TEXT FOR ANALYSIS:
What counts as a network service in a gaming platform
In a gaming platform, a network service is any internal or external component that moves player, game or operational traffic in or out of your environment. That might be something you host directly, such as a matchmaking cluster, or something you buy, such as a voice SDK or DDoS scrubbing service, but it still shapes player experience and risk. Your gaming platform is made up of many distinct network services, even if players only see a single game client, and ISO 27001 expects you to understand and describe these components clearly rather than talking vaguely about “the backend” or “the servers”.
A typical online platform spans at least the following categories:
- Player‑facing services:
- DNS and traffic management routing players to regions
- Web front ends for account, store and support
- Matchmaking and lobby services
- Game gateways and relay servers
- Leaderboards, stats and progression APIs
- Control‑plane and identity services:
- Authentication and authorisation APIs
- Session management and token services
- Configuration and feature‑flag distribution
- Orchestration and game server scaling logic
- Social and communications:
- Text chat and presence
- Voice chat (first‑party or embedded SDK)
- Party, guild and friend systems
- Commercial flows:
- Payment gateways and wallets
- In‑game stores and entitlement checks
- Integration with platform billing (consoles, PC storefronts, mobile stores)
- Protection and observability:
- Firewalls, WAF and API gateways
- DDoS detection and scrubbing
- Anti‑cheat and bot‑detection telemetry
- Logging, metrics, traces and health checks
Many of these rely, in turn, on third‑party providers such as cloud networking, global CDNs, specialist DDoS services, voice platforms, analytics and messaging providers. They are still “network services” under A.8.21, even if they sit outside your own infrastructure accounts.
Using a network‑services inventory to focus A.8.21
A structured inventory of network services lets you decide where to apply the strongest controls and where lighter measures are enough. It also becomes one of your most useful recurring evidence items for ISO 27001 audits because it shows that you understand your attack surface and have made conscious choices about protection. When you bring this inventory into a central ISMS, it can be reused across titles and regions instead of rebuilt for each audit.

TASK SET:
1) Return the stretch from "- Party, guild" through "own infrastructure accounts." in the text on gaming platform network services, copied word for word.
2) According to the text on gaming platform network services, why does a network-services inventory make a useful recurring evidence item for ISO 27001 audits?

SUPPLIED DATA:

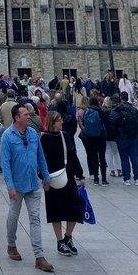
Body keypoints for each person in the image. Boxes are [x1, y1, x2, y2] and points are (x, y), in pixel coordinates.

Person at [0, 103, 54, 271]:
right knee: (13, 217)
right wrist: (10, 186)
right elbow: (5, 163)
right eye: (25, 114)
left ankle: (39, 256)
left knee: (35, 218)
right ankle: (11, 244)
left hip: (33, 183)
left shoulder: (32, 133)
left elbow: (40, 156)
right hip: (17, 185)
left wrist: (46, 176)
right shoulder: (8, 136)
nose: (29, 116)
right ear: (17, 118)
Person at [40, 109, 85, 257]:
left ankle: (68, 237)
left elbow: (73, 156)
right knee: (56, 211)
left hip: (68, 177)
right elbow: (41, 160)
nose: (62, 122)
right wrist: (43, 177)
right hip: (52, 178)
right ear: (52, 122)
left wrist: (80, 175)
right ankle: (59, 241)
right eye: (59, 120)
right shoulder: (45, 138)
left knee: (74, 208)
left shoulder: (65, 136)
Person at [110, 92, 138, 185]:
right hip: (133, 136)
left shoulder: (117, 109)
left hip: (122, 136)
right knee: (134, 157)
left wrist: (115, 135)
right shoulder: (133, 109)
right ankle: (137, 179)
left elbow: (113, 122)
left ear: (120, 98)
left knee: (124, 158)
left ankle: (126, 179)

SOLUTIONS BY TASK:
1)
- Party, guild and friend systems
- Commercial flows:
- Payment gateways and wallets
- In‑game stores and entitlement checks
- Integration with platform billing (consoles, PC storefronts, mobile stores)
- Protection and observability:
- Firewalls, WAF and API gateways
- DDoS detection and scrubbing
- Anti‑cheat and bot‑detection telemetry
- Logging, metrics, traces and health checks
Many of these rely, in turn, on third‑party providers such as cloud networking, global CDNs, specialist DDoS services, voice platforms, analytics and messaging providers. They are still “network services” under A.8.21, even if they sit outside your own infrastructure accounts.

2) It shows that you understand your attack surface and have made conscious choices about protection.